> **EXERCISE PROMPT**: For the material that follows, return exactly the lines from the one with "Document page, 1241x1754 pixels." through the one with "Identify the document elements. Format: label [x1, y1, x2, y2].", both ends included.

> **RECORD EXCERPTS**:
%%
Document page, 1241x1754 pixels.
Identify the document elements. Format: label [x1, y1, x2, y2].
%%
%%
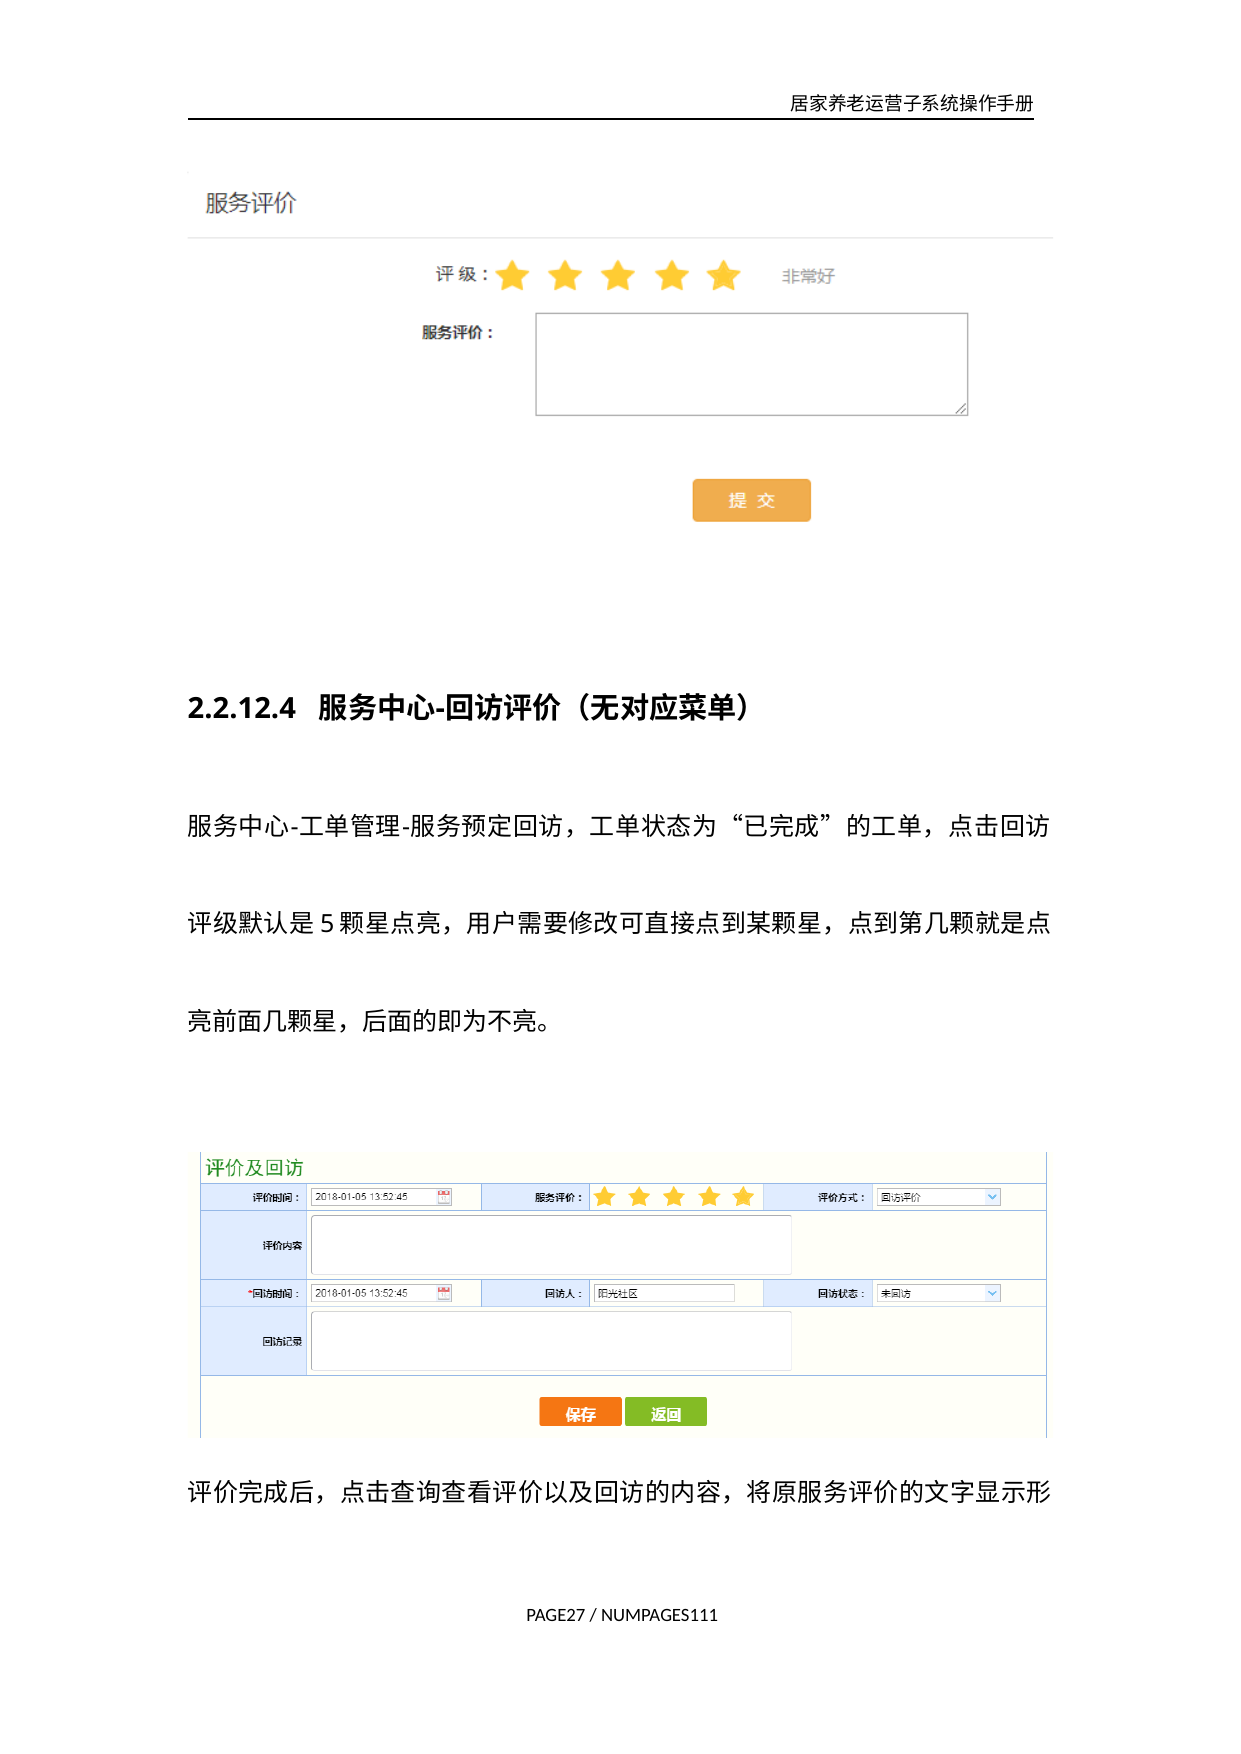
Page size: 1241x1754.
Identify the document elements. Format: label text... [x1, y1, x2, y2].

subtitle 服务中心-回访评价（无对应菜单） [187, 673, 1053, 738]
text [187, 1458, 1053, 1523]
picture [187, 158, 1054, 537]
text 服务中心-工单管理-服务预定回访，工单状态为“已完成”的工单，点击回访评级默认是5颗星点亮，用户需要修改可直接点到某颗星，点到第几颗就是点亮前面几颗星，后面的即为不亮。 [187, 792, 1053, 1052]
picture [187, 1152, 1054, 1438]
%%
> **WRITTEN ANSWER**:
Document page, 1241x1754 pixels.
Identify the document elements. Format: label [x1, y1, x2, y2].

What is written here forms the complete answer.